━━━━━ Text segment

The Kovacik case (205 Misc. 275, 290, 291, supra) cited Toms v. State (239 p. 2d 812 [Okla.]) and adopted the following language as its own: ‘ This court is of the opinion, that we should favor the adoption of scientific methods for crime detection, where the demonstrated accuracy and reliability has become established and recognized.” Following the Kovacik case (supra), People v. Coppock (206 Misc. 89) was decided That case also involved the Harger Drunkometer. Qualified experts were called to explain the operation of the device and the manner of arriving at the results which results furnished evidence from which a court might find the defendant intoxicated.

━━━━━━━━━━
━━━━━ Recorded data

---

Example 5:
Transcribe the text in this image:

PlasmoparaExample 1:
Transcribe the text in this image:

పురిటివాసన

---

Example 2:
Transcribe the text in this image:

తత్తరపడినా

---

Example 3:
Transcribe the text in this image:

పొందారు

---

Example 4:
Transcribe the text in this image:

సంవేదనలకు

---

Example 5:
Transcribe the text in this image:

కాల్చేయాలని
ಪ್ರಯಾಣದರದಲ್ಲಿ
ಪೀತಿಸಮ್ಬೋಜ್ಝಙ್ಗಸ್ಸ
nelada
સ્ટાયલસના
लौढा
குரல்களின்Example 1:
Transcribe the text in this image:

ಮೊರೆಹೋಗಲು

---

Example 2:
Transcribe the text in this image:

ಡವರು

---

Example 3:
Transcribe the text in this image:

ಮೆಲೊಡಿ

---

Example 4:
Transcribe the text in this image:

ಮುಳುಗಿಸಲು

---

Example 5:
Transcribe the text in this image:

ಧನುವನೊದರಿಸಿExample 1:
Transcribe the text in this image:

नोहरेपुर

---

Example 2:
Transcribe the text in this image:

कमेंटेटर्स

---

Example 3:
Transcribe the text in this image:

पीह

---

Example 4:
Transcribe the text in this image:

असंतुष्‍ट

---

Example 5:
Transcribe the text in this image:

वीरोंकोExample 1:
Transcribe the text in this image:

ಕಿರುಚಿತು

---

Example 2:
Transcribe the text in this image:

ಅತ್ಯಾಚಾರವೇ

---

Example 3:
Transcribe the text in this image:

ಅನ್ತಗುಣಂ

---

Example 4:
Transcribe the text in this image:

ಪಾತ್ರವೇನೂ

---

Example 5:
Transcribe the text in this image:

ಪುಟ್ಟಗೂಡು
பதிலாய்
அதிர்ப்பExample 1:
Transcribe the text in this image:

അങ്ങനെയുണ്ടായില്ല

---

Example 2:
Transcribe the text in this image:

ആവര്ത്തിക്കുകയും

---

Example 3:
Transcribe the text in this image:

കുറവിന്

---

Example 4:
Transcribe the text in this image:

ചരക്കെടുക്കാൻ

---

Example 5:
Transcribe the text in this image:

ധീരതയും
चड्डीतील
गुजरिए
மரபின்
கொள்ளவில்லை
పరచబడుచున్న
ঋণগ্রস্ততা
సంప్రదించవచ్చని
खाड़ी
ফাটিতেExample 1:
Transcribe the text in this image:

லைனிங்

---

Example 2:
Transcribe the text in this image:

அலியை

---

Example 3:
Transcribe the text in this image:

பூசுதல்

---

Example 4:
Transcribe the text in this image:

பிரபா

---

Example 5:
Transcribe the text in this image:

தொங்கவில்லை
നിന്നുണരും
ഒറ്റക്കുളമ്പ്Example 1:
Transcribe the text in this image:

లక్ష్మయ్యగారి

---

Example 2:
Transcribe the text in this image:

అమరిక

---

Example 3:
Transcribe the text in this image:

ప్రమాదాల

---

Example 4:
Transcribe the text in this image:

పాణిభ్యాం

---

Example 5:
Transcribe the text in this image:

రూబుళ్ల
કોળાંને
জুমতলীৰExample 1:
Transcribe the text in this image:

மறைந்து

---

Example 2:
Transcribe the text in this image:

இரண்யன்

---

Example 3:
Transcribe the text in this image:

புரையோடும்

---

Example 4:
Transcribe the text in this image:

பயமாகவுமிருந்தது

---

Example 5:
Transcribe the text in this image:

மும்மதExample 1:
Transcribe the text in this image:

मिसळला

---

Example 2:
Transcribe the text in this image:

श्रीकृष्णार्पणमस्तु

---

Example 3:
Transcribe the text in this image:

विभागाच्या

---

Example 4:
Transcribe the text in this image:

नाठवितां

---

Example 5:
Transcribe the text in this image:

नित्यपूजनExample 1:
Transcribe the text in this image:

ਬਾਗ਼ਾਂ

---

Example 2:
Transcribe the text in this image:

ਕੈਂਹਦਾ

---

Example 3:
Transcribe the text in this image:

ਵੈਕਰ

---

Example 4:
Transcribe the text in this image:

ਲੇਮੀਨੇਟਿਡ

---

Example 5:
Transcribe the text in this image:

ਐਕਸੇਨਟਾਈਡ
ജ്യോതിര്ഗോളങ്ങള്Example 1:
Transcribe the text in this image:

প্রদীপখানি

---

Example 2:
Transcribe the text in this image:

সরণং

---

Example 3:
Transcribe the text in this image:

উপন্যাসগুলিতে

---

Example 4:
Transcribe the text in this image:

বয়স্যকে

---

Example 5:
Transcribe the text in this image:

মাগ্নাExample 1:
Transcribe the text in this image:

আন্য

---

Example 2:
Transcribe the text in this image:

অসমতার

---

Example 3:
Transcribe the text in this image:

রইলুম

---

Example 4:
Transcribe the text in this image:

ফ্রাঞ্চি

━━━━━━━━━━

• [Set of tasks]
- A) In the passage on the Harger Drunkometer cases, which Oklahoma case did the Kovacik case cite?
- B) Proceed with the passage on the Harger Drunkometer cases, picking up after its final sentence.
These entries have no connection to the passage on the Harger Drunkometer cases.

• [Set of answers]
- A) Toms v. State (239 P.2d 812).

- B)
In 1956 People v. Davidson (5 Misc 2d 699) was decided. Again the Harger Drunkometer was involved. In referring to the language of Toms v. State (supra) adopted by People v. Kovacik (supra) the court said (p. 702); “ The difficulty with the case at bar is that the officer who testified as to the ‘ Drunkometer ’ test was not shown to be possessed of the qualifications necessary to conduct the test; and no other witness was called to explain in any way how this machine, or instrument, works; or even that it was in proper working order. In my opinion, *927the trier of the facts in a case such as this, is entitled to have a reasonable explanation of the workings of some new or strange device, before he is asked to accept testimony of a reading of its end result as competent proof of a criminal act.”

As in People v. Davidson (supra) in the instant case, no witness was called to explain how the Breathalyzer works. No evidence whatsoever of any scientific principle was presented. The officer who conducted the test as hereinabove stated testified that he had given the test 30 times and had gone to a school conducted by the State Police. The number of times he conducted the test and his schooling was the sole evidence of his alleged qualifications to administer the test.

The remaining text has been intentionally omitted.